_READING PASSAGE:_
◆ ◆ ◆ ◆

So, that is equal to V2 plus I2 Z2. Now, as I told you V1 is equal to V2. So, this V2 dash that is equal to, V2 is equal to V1 plus I2 is equal to what minus I1. So, minus I1 and Z2, we know that for transmission line positive sequence impedance is equal to negative sequence impedance, so Z2 is equal to Z1. So, we can easily write down this equation as like this. So, V1 dash is equal to V1 plus I1 Z1 and V2 dash that is equal to V1 minus I1 Z1.
(Refer Slide Time: 12:06)
So, if I use these two equations that is shown here, then we can easily find out what is the voltage given to the relay, that is each phase R phase, Y phase B phase. So, let us find out what is the voltage given for R phase. So, that is nothing but the VR dash. So, VR dash is given here, what is VR dash, what is VR, VR is equal to V1 plus V2 plus V0. So, VR dash that is equal to what V1 dash plus V2 dash plus V0 dash. So, we know that V0 is 0 because I0 is 0. So, we have VR dash that is equal to V1 dash plus V2 dash.
And you know V1 dash is equal to V1 plus I1 Z1. So, you can put this value here. So, VR dash is equal to V1 plus I1 Z1, plus V2 dash that is equal to V1 minus I1 Z1. So, you have VR dash is equal to 2 V1. IR is 0 because we have considered fault in Y and B phase, so IR is 0. So, IR is 0 here. Same way for Y phase if I consider then Y phase VY dash is equal to what? So, VY dash that is equal to alpha square V1 dash plus alpha V2 dash plus V0 dash V0 dash is 0.
So, we have here VY dash is equal to what is that alpha square V1 dash. So, V1 dash is V1 plus I1 Z1. So, you can put it here. Similarly, you have alpha V2 dash is equal to V1 minus I1 Z1. So, if you put here the value of V1 dash and V2 dash, then you have the final equation like this, that is V1 alpha square plus alpha plus I1 Z1 alpha square minus alpha. Same way you can find out this value, VB dash because VY is equal to VB.
So, this is also same, only the difference is this value. What about IY and IB? So, if I consider IY, then IY is equal to, we know that the equation of IR, IR is equal to I1 plus I2
plus I0, IY is equal to alpha square I1 plus alpha I2 plus I0. So, IY is equal to alpha square I1 plus alpha I2. Now, we know that the here the value is I2 is equal to minus I1.
So, if I put it here I2 is equal to minus I1 and take I1 common then we have I1 into alpha square minus alpha that is equal to IY. So, if I take the ratio of VY dash divide by IY this value, VY dash divided by IY then you have VY dash, that is equal to this value V1 into alpha square plus alpha plus I1 Z1 into alpha square minus alpha divided by, what is IY, IY is equal to I1 into alpha square minus alpha.
So, if I take this ratio, I am not going to get the value of Z1. So, that means if I give or if I fed same quantity which I fed earlier for three phase fault, in that case even though it gives or measures correct value of impedance that is Z1, positive sequence impedance from relaying point to the fault point, same quantity if I fed for two phase or phase to phase fault, then we do not get the value that is known as the positive sequence impedance.

◆ ◆ ◆ ◆

_Stored records:_
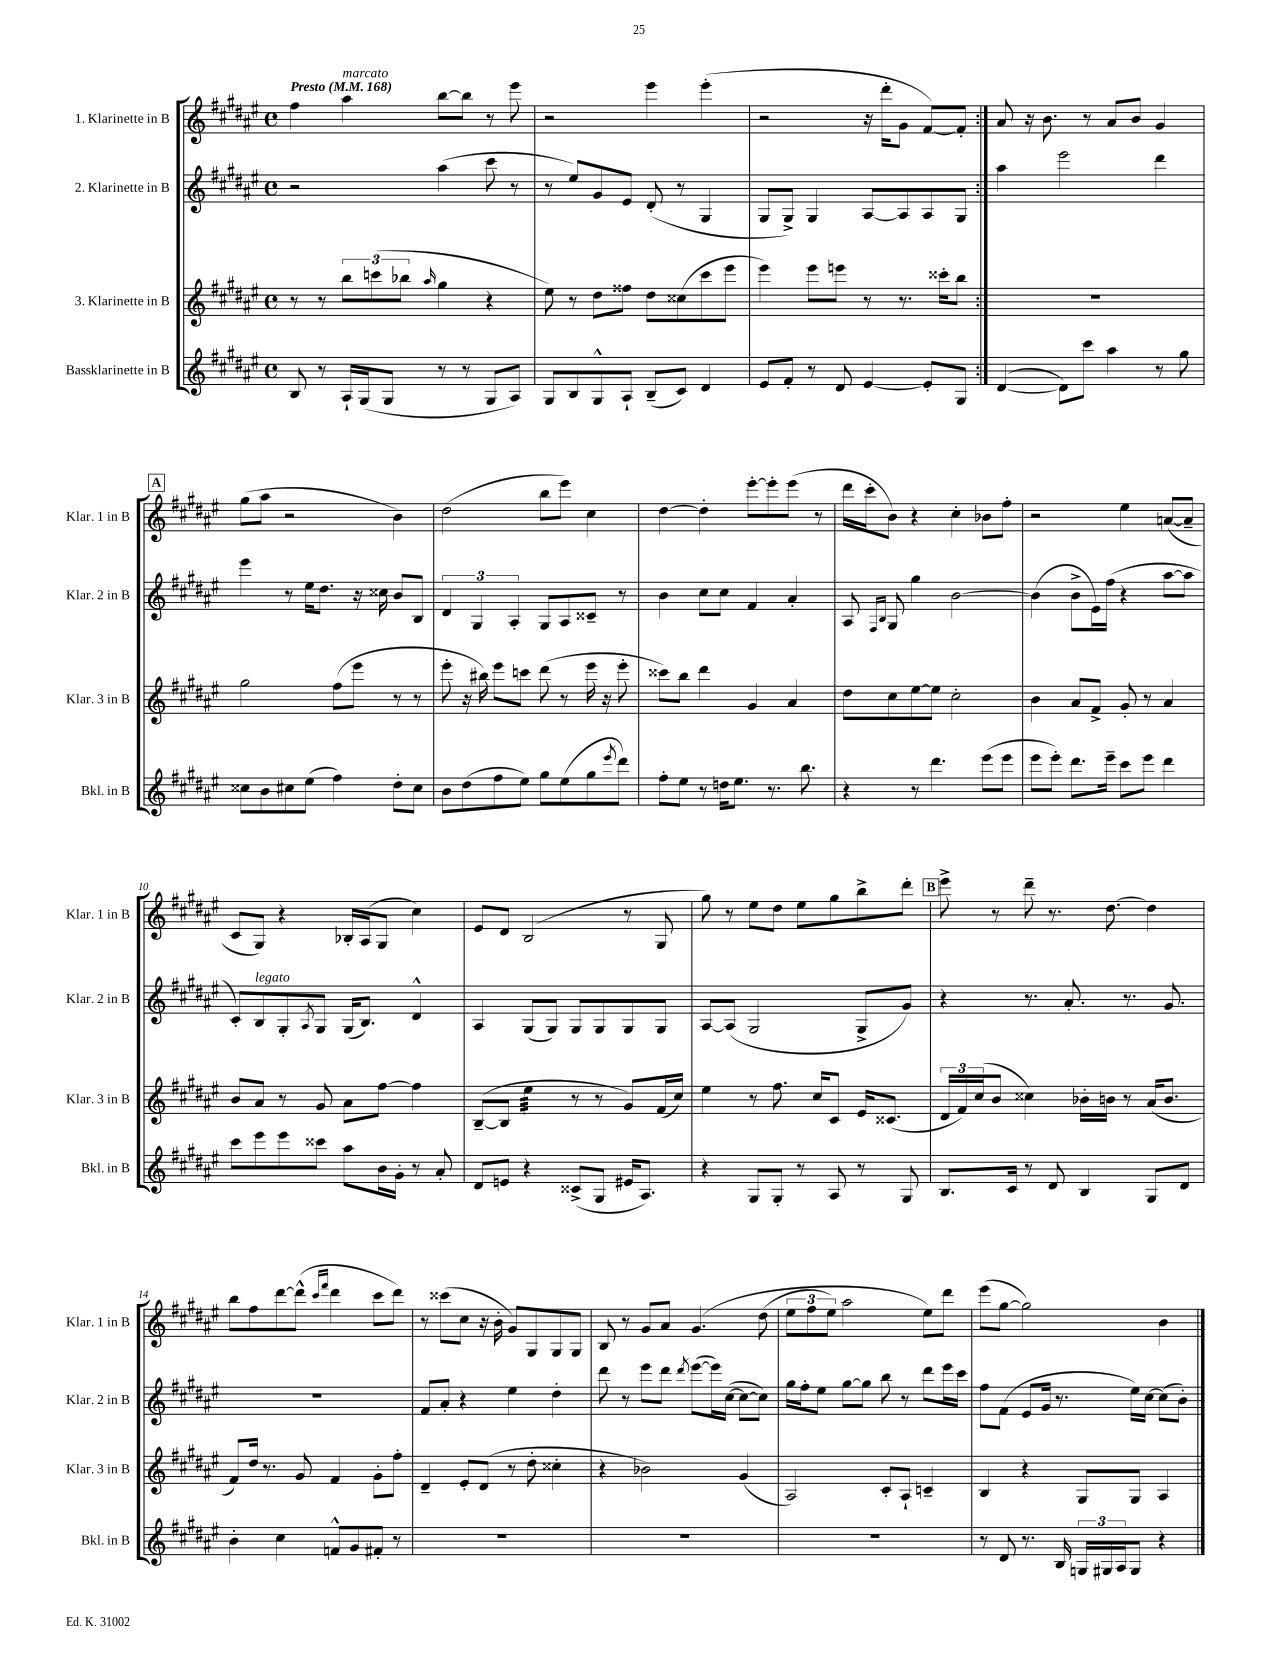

**kern	**kern	**kern	**kern
*staff4	*staff3	*staff2	*staff1
*clefG2	*clefG2	*clefG2	*clefG2
*k[f#c#g#d#a#e#]	*k[f#c#g#d#a#e#]	*k[f#c#g#d#a#e#]	*k[f#c#g#d#a#e#]
*M4/4	*M4/4	*M4/4	*M4/4
*met(c)	*met(c)	*met(c)	*met(c)
*MM168	*MM168	*MM168	*MM168
8B/	8r	2r	4ff#\
8r	8r	.	.
16A#`/LL	12bb\L	.	4aa#\
(16G#/J	.	.	.
.	(12ccc\	.	.
8G#/J	.	.	.
.	12bb-\J	.	.
.	16qqaa#/	.	.
8r	4gg#\	(4aa#\	[8bb\L
8r	.	.	8bb\]J
8G#/L	4r	8ccc#\	8r
8A#/J)	.	8r	8eee#\
=	=	=	=
8G#/L	8ee#\)	8r	2r
8B/	8r	8ee#/L)	.
8G#^^/	8dd#\L	8g#/	.
8A#`/J	8ff##\J	8e#/J	.
(8B~/L	8dd#\L	(8d#'/	4eee#\
8c#/J)	(8cc##\	8r	.
4d#/	8ccc#\	4G#/	(4eee#'\
.	8eee#\J	.	.
=	=	=	=
8e#/L	4eee#\)	8G#/L	2r
8f#'/J	.	8G#^/J)	.
8r	8eee#\L	4G#/	.
8d#/	8eee\J	.	.
[4e#/	8r	[8A#/L	16r
.	.	.	16ddd#'\LK
.	8.r	8A#/]	8g#\J
8e#'/]L	.	8A#/	[8f#/L)
.	16ccc##'\LK	.	.
8G#/J	8bb\J	8G#/J	8f#'/]J
=:|!	=:|!	=:|!	=:|!
([4d#/	1r	4aa#\	8a#/
.	.	.	16r
.	.	.	8.b\
8d#\]L)	.	2eee#\	.
8ccc#\J	.	.	8r
4aa#\	.	.	8a#/L
.	.	.	8b/J
8r	.	4ddd#\	4g#/
8gg#\	.	.	.
=	=	=	=
8cc##\L	2gg#\	4eee#\	(8gg#\L
8b\	.	.	8aa#\J
8cc#\	.	8r	2r
(8ee#\J	.	16ee#\LK	.
.	.	8.dd#\J	.
4ff#\)	(8ff#\L	.	.
.	8eee#\J	16r	.
.	.	16cc##\	.
8dd#'\L	8r	8b/L	4b\)
8cc#\J	8r	8B/J	.
=	=	=	=
8b\L	8eee#'\	6d#/	(2dd#\
(8dd#\	16r	.	.
.	.	6G#/	.
.	16bb#\)	.	.
8ff#\	8eee#\L	.	.
.	.	6A#'/	.
8ee#\J)	8ccc\J	.	.
8gg#\L	(8ddd#\	8G#/L	8bb\L
(8ee#\	8r	8A#/	8eee#\J)
8gg#\	16eee#\	8c##~/J	4cc#\
.	16r	.	.
8qeee#/	.	.	.
8ddd#\J)	8eee#'\	8r	.
=	=	=	=
8ff#'\L	8ccc##\L)	4b\	[4dd#\
8ee#\J	8bb\J	.	.
8r	4ddd#\	8cc#\L	4dd#'\]
16dd\LK	.	8cc#\J	.
8.ee#\J	.	.	.
.	4g#/	4f#/	[8eee#'\L
8.r	.	.	8eee#'\]
.	4a#/	4a#'/	(8eee#\J
8.bb\	.	.	.
.	.	.	8r
=	=	=	=
4r	8dd#\L	8A#/	16ddd#\LL
.	.	.	16ccc#'\J
.	.	16qqF#/LL	.
.	.	16qqB/JJ	.
.	8cc#\	8G#/	8b\J)
8r	[8ee#\	4gg#\	4r
4.ddd#\	8ee#\]J	.	.
.	2cc#'\	[2b\	4cc#'\
(8eee#\L	.	.	8b-\L
8eee#\J	.	.	8ff#'\J
=	=	=	=
8eee#\L	4b\	(4b\]	2r
8eee#'\J)	.	.	.
8.ddd#\L	8a#/L	8b^\L	.
.	8f#^/J	16e#\L)	.
16eee#~\Jk	.	(16ff#\JJ	.
8ccc#\L	8g#'/	4r	4ee#\
8eee#\J	8r	.	.
4ddd#\	4a#/	[8aa#\L	([8a/L
.	.	8aa#\]J	8a~/]J
=	=	=	=
8ccc#\L	8b/L	8c#'/L)	8c#/L
8eee#\	8a#/J	8B/	8G#/J)
8eee#\	8r	8G#'/	4r
.	.	8qA#/	.
8ccc##\J	8g#/	8G#/J	.
8aa#\L	8a#\L	(16G#/LK	16B-'/LL
.	.	8.B/J)	(16A#/J
16b\L	[8ff#\J	.	8G#/J
16g#'\JJ	.	.	.
8r	4ff#\]	4d#^^/	4cc#\)
8a#'/	.	.	.
=	=	=	=
8d#/L	([8B~/L	4A#/	8e#/L
8e/J	8B/]J	.	8d#/J
4r	4ee#\	(8G#/L	(2B/
.	.	8G#/J)	.
(8c##^/L	8r	8G#/L	.
8G#/J	8r	8G#/	.
16e#/LK	8g#/L)	8G#/	8r
8.A#/J)	.	.	.
.	(16f#/L	8G#/J	8G#/
.	16cc#/JJ)	.	.
=	=	=	=
4r	4ee#\	[8A#/L	8gg#\)
.	.	(8A#/]J	8r
8G#/L	8r	2G#/	8ee#\L
8G#'/J	8.ff#\	.	8dd#\J
8r	.	.	8ee#\L
.	16cc#/LK	.	.
8A#/	8c#/J	.	8gg#\
8r	16e#/LK	8G#^/L	8bb^\
.	(8.c##/J	.	.
8G#/	.	8g#/J)	8ddd#'\J
=	=	=	=
8.B/L	24d#/LL	4r	8eee#^\
.	24f#/)	.	.
.	(24cc#/J	.	.
.	8b/J	.	8r
16c#/Jk	.	.	.
8r	4cc##\)	8.r	8ddd#~\
8d#/	.	.	8.r
.	.	8.a#'/	.
4B/	16b-'\LL	.	.
.	16b\JJ	.	[8.dd#\
.	8r	8.r	.
8G#/L	(16a#/LK	.	4dd#\]
.	8.b/J	8.g#/	.
8d#/J	.	.	.
=	=	=	=
4b'\	8f#/L)	1r	8bb\L
.	16dd#/Jk	.	8ff#\
.	8.r	.	.
4cc#\	.	.	[8ddd#\
.	8g#/	.	(8ddd#^^\]J
.	.	.	16qqccc#/LL
.	.	.	16qqfff#/JJ
8f^^/L	4f#/	.	4ddd#\
8g#/	.	.	.
8f#'/J	8g#'\L	.	8ccc#\L
8r	8ff#'\J	.	8ddd#\J)
=	=	=	=
1r	4d#~/	8f#/L	8r
.	.	8a#'/J	(8ccc##\L
.	8e#'/L	4r	8cc#\J
.	(8d#/J	.	16r
.	.	.	16b'\
.	8r	4ee#\	8g#/L)
.	8dd#'\	.	8G#/
.	4cc##'\	4dd#'\	8G#/
.	.	.	8G#/J
=	=	=	=
1r	4r	8ddd#\	8B/
.	.	8r	8r
.	2b-\)	8eee#\L	8g#/L
.	.	8ddd#\J	8a#/J
.	.	8qddd#/	.
.	.	([8eee#\L	&(4.g#/
.	.	16eee#\]L)	.
.	.	([16cc#\JJ	.
.	(4g#/	8cc#\_L	.
.	.	8cc#\]J)	(8dd#\
=	=	=	=
1r	2A#/)	16gg#\LL	12ee#\L
.	.	16ff#'\J	.
.	.	.	12ff#\
.	.	8ee#\J	.
.	.	.	12ee#\J)
.	.	[8gg#\L	2aa#\
.	.	8gg#\]J	.
.	8c#'/L	8bb\	.
.	8A#`/J	8r	.
.	4c~/	8ddd#\L	8ee#\L&)
.	.	16eee#\L	8ddd#\J
.	.	16ccc#\JJ	.
=	=	=	=
8r	4B/	8ff#\L	(8eee#\L
8d#/	.	(8f#\J	[8gg#\J
8.r	4r	8e#/L	2gg#\])
.	.	16g#/Jk	.
16B/	.	8.r	.
24G/LL	8G#/L	.	.
24G#/	.	.	.
24A#/J	.	.	.
8G#/J	8G#/J	16ee#\LL)	.
.	.	[16cc#\JJ	.
4r	4A#/	(8cc#\]L	4b\
.	.	8b'\J)	.
==	==	==	==
*-	*-	*-	*-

◆ ◆ ◆ ◆

_PROBLEMS TO WORK ON:_
1: In the relay lecture:
(a) What is Z2 equal to for a transmission line?
(b) Why is V0 taken to be 0?
(c) What does VR dash come out equal to?
2: Quote the stretch of the relay lecture from "So, if I take this" through "positive sequence impedance.".
Answer from the relay lecture alone.

_SOLVED PROBLEMS:_
1:
(a) Z1, because positive sequence impedance equals negative sequence impedance.
(b) Because I0 is 0.
(c) 2 V1.

2:
So, if I take this ratio, I am not going to get the value of Z1. So, that means if I give or if I fed same quantity which I fed earlier for three phase fault, in that case even though it gives or measures correct value of impedance that is Z1, positive sequence impedance from relaying point to the fault point, same quantity if I fed for two phase or phase to phase fault, then we do not get the value that is known as the positive sequence impedance.